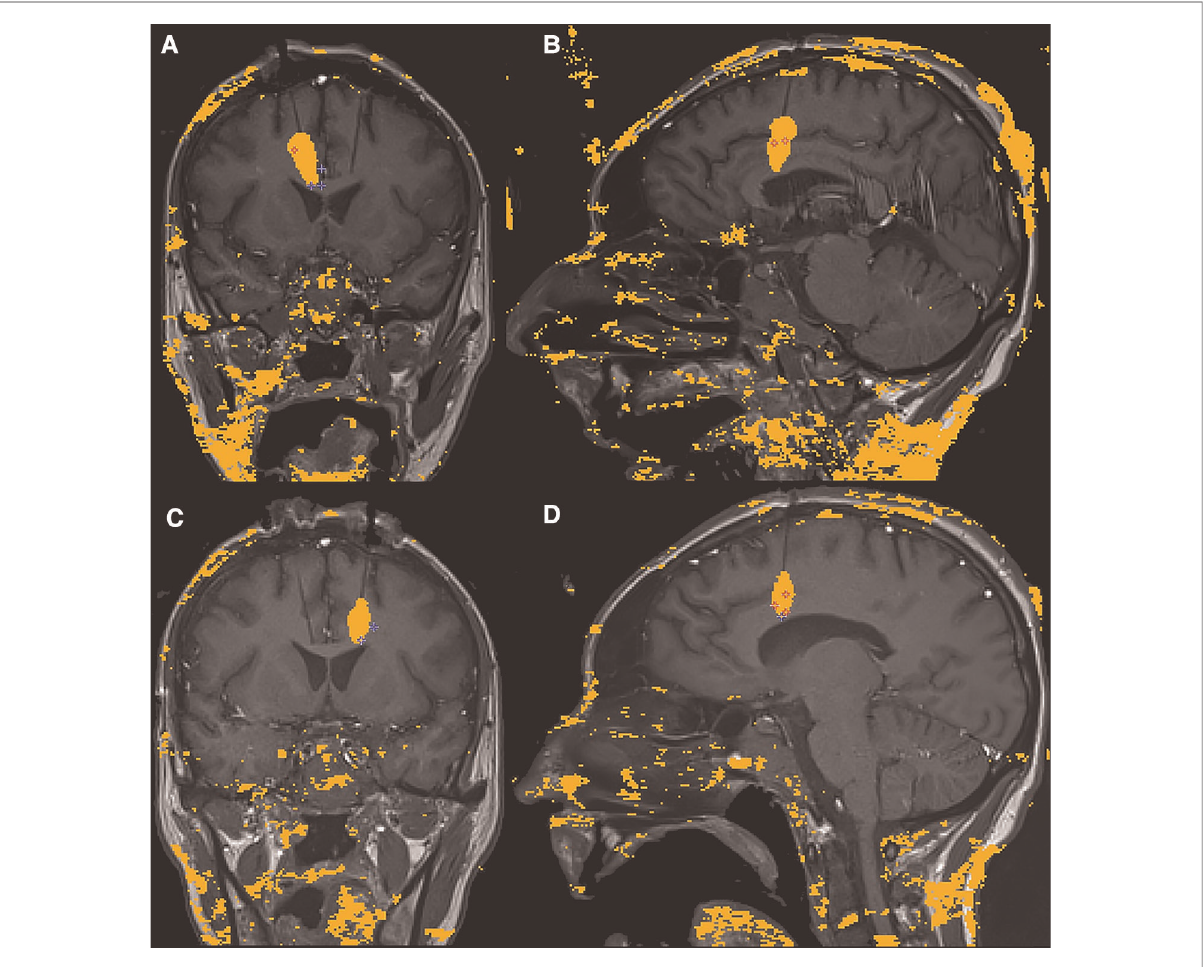
FIGURE 3 Intraoperative sagittal and coronal MRI thermometry images of the completed right ( A,B ) and left ( C,D ) anterior cingulotomy laser-induced thermal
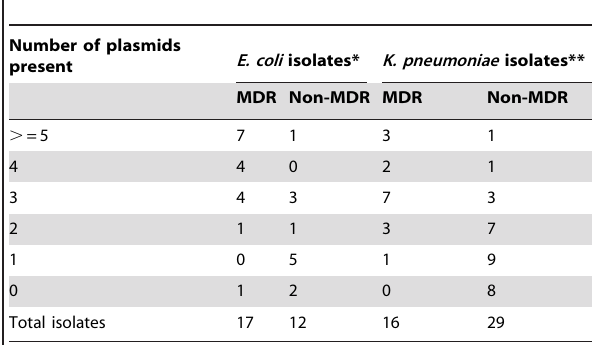
Table 1. Number of plasmids in MDR isolates compared with non-MDR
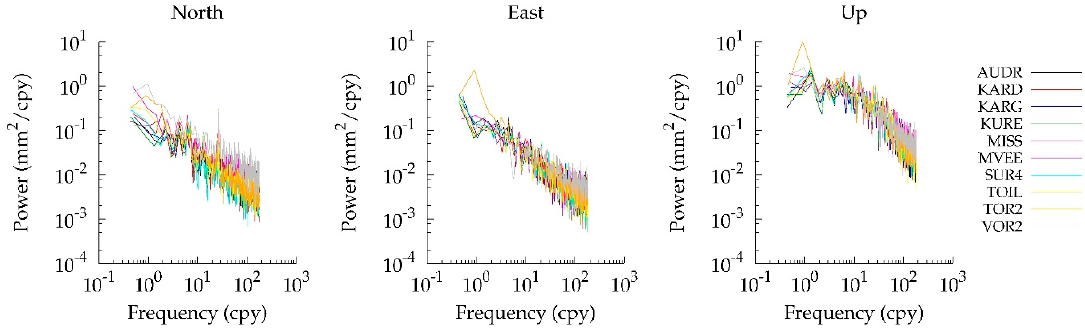
Figure 3. Power spectral densities of the GOA time-series residuals based on the solution GOA_2.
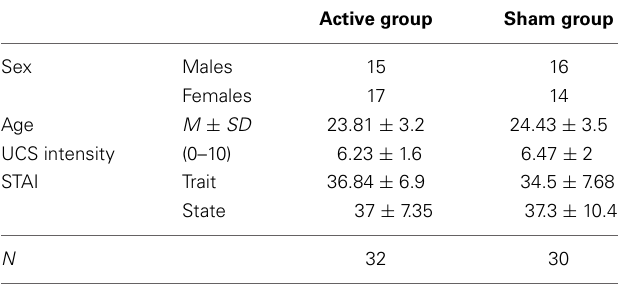
Table 2 | Subsample of successful conditioned volunteers for data analysis of the subjective ratings.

» **Assigned task**: First drop every picture, then print the data above exactly as it stands.

» **Answer box**:
FIGURE 3 Intraoperative sagittal and coronal MRI thermometry images of the completed right ( A,B ) and left ( C,D ) anterior cingulotomy laser-induced thermal
Table 1. Number of plasmids in MDR isolates compared with non-MDR
Figure 3. Power spectral densities of the GOA time-series residuals based on the solution GOA_2.
Table 2 | Subsample of successful conditioned volunteers for data analysis of the subjective ratings.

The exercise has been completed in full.